▸ **PROBLEM**
Copy out the part of the candle-lighting ritual below word for word, starting with "As we light the candle of the south, we" and going on through "reaches Her fullness.".
─── PASSAGE SHOWN
Calling the Circle
Light the altar candles
White candle in the center:
While lighting the center white candle, say
Mother of all life, soul of our being, center of all our longing,
who shines for all and flows through all,
be with us, guide us, now and always
Candles representing the four directions:
As we light the candle of the east, we remember that it represents the
element of air, morning, spring, and birth.
As we light the candle of the south, we remember that it represents the
element of fire, noon time, summer and adulthood.
As we light the candle of the west, we remember that it represents the
element of water, evening, autumn, and maturity.
As we light the candle of the north, we remember that it represents the
element of earth, night time, winter, and old age.
The circle is open, where night and day, birth and death, joy and sorrow meet as one.
Seasonal Reading
This is the time of the summer solstice in our hemisphere,
When the light part of the day is at its longest.
In our part of the earth, Life reaches Her fullness.
She spreads Her radiance; Her greenness peaks.
──────
─── DATA
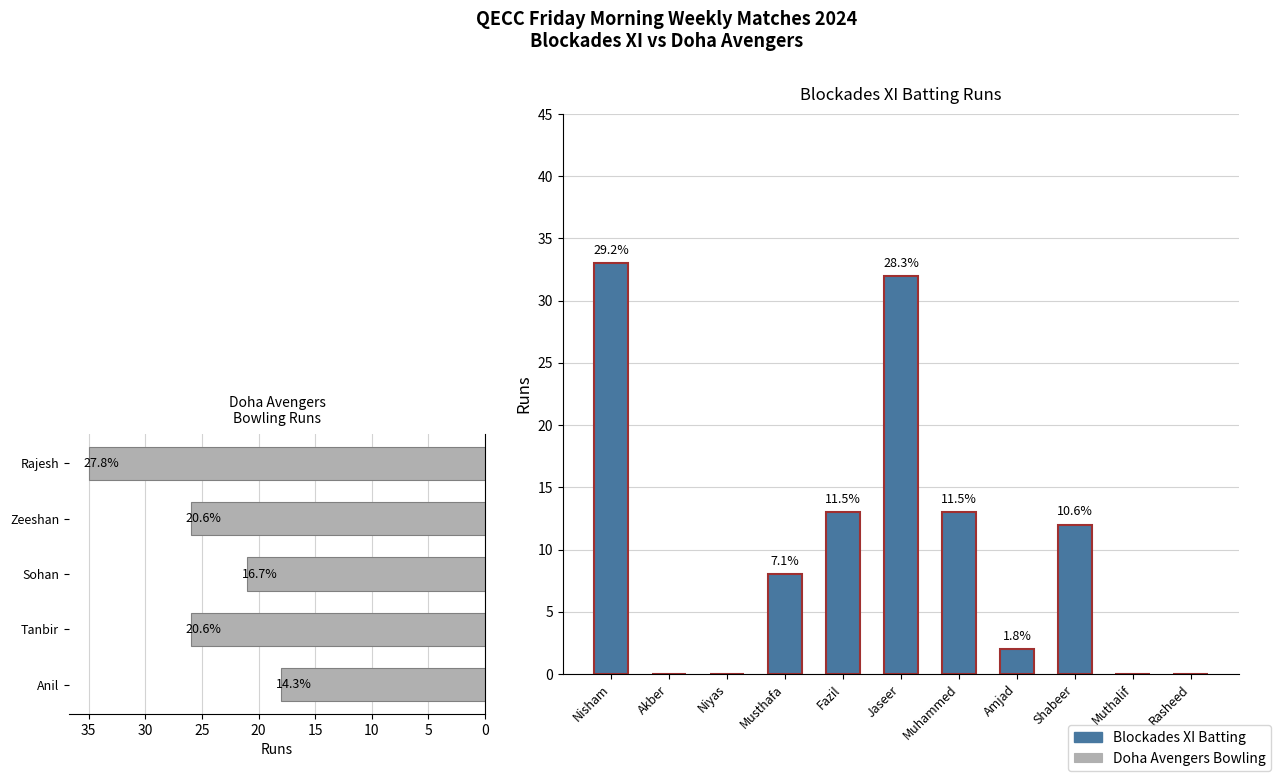

Count the number of categories in the chart.

11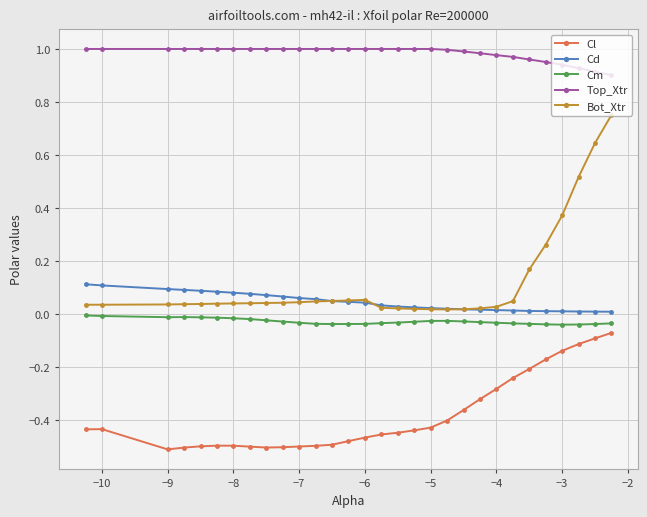

Is this an area chart (filled region under the line)?

No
──────
▸ **REPLY TO THE EXERCISE**
As we light the candle of the south, we remember that it represents the
element of fire, noon time, summer and adulthood.
As we light the candle of the west, we remember that it represents the
element of water, evening, autumn, and maturity.
As we light the candle of the north, we remember that it represents the
element of earth, night time, winter, and old age.
The circle is open, where night and day, birth and death, joy and sorrow meet as one.
Seasonal Reading
This is the time of the summer solstice in our hemisphere,
When the light part of the day is at its longest.
In our part of the earth, Life reaches Her fullness.